Does the migration into other types of internet business models imply that the end of the dot.com bloodbath is in sight?

"We don't have anything to judge by," says Webmergers.com spokesman Tim Miller.

Consultancies are getting hit by a "perfect storm" of problems, he says. "This perfect storm of factors hitting that just devastated these companies, particularly the ones who weren't diversified. It's the same perfect storm that hit Cisco Systems."

In fact, the perfect storm analogy was devised by Cisco chairman John Chambers in warning that its profits for the foreseeable future would be disappointing.

Cisco blamed "global economic challenges, the slowdown in the global telecom market and the deceleration in corporate information technology spending" for its troubles.

Reduced spending

According to Webmergers' Miller the perfect storm scenario has at its core at least three components, including corporate information technology departments, which have reduced spending because of a soft economy.

Second, telecoms companies have reduced spending because they are running out of money as have the third component - failing dot.coms.

"It isn't just the Ciscos that are seeing rough times," says John Challenger of outplacement firm Challenger, Gray & Christmas. "It's also the firms who supply expertise to other business to help them manage growth and set up systems."

"What we are seeing now are the companies that were the picks and shovels of the internet industry," Mr Challenger told BBC News Online.

He said the glut of internet consultancies is not unlike the housing bust that Houston suffered following the bust in the oil industry in the 1980s.

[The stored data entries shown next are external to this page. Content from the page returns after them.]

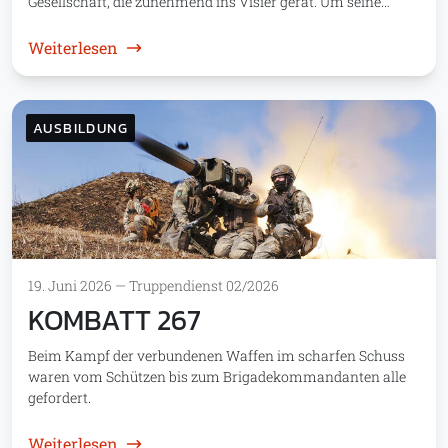
Gesellschaft, die zunehmend ins Visier gerät. Um seine…
: Hybride Kriegsführung
Weiterlesen
AUSBILDUNG
19. Juni 2026
—
Truppendienst 02/2026
KOMBATT 267
Beim Kampf der verbundenen Waffen im scharfen Schuss
waren vom Schützen bis zum Brigadekommandanten alle
gefordert.
: KOMBATT 267
Weiterlesen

"They built these structures without enough people to use them," Mr Challenger says. "In many ways, that is what we have seen here. We've built all these structures without sufficient businesses to merit their building."

Forging ahead

The good news is that surviving internet companies have got the message that the go-go days of internet start-up funding are over. They are rapidly adapting to cope with severely squeezed resources.

For several reasons, experts believe the rout of internet firms will start to taper off soon, noting that those that got hit hardest are the one that were seeking funding when the shake-up hit about a year ago.

Those still-existing internet firms are frenetically adapting to the new business environment, doing everything from merging to pooling money to radically revising business models.

"I just got out of meeting with an e-learning company, for example, that switched from the academic market to the corporate market and is now going great guns," says Webmergers' Miller.

"There's a lot of morphing going on of business models, adjusting of targets, that's going to lead some of the survivors to adapt."